* [Supplied text]:
Going to sleep in the dark and getting up in the dark is not my idea of fun

Hilary Fannin: I suspect that it’s going to take more than a few cacti to salvage my home from wintery ennui

Blame the Italian antecedents – I need light (and pasta)

Blame the Italian antecedents – I need light (and pasta)

 

It’s the end of January, snow has settled over suburbia, and I am struggling. I threw some bread out for the gulls this morning and they flocked down to the shed roof to get it, wearing ear muffs and thermal underwear. The shivering cat hasn’t been out for a pee since Wednesday; she looks at the bruised sky, crosses her furry little legs and gets back to her crossword. 

Going to sleep in the dark and getting up in the dark is not my idea of fun. Blame the Italian antecedents – I need light (and pasta). My 19th-century forebears got on the wrong side of Garibaldi and ended up running a Belfast chipper, which may have been where it all started going meteorologically pear-shaped for me. Basically, life is bearable if there’s a bit of mellow sunshine to splash around in halfway through the morning, but days like these, when the sky is one big plate of ice-cold mashed potatoes, are a challenge.

* [Activity A]: In the column on winter darkness, rewrite the part starting with "Hilary Fannin: I" and going on through "to her crossword.", putting "pigeons" wherever "gulls" appears.
* [Activity B]: According to the column on winter darkness, what did the writer's 19th-century forebears end up running?

* [Exercise data]:
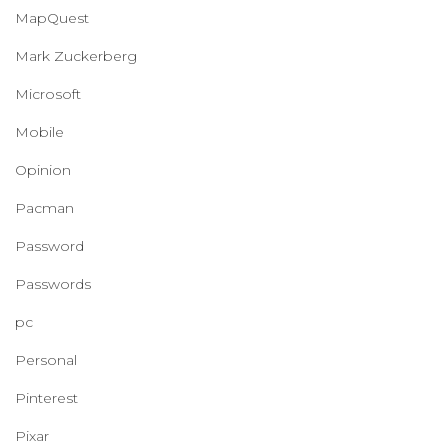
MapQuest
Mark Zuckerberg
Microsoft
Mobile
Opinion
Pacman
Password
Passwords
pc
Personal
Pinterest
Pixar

==

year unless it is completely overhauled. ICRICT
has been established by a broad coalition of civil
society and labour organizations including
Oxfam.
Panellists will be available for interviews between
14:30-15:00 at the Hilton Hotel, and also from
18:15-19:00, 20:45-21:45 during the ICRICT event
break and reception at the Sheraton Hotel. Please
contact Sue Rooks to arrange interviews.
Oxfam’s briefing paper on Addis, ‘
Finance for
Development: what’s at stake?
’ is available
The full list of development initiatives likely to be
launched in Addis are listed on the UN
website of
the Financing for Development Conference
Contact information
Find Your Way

* [Response box A]:
Hilary Fannin: I suspect that it’s going to take more than a few cacti to salvage my home from wintery ennui

Blame the Italian antecedents – I need light (and pasta)

Blame the Italian antecedents – I need light (and pasta)

 

It’s the end of January, snow has settled over suburbia, and I am struggling. I threw some bread out for the pigeons this morning and they flocked down to the shed roof to get it, wearing ear muffs and thermal underwear. The shivering cat hasn’t been out for a pee since Wednesday; she looks at the bruised sky, crosses her furry little legs and gets back to her crossword.

* [Response box B]: A Belfast chipper.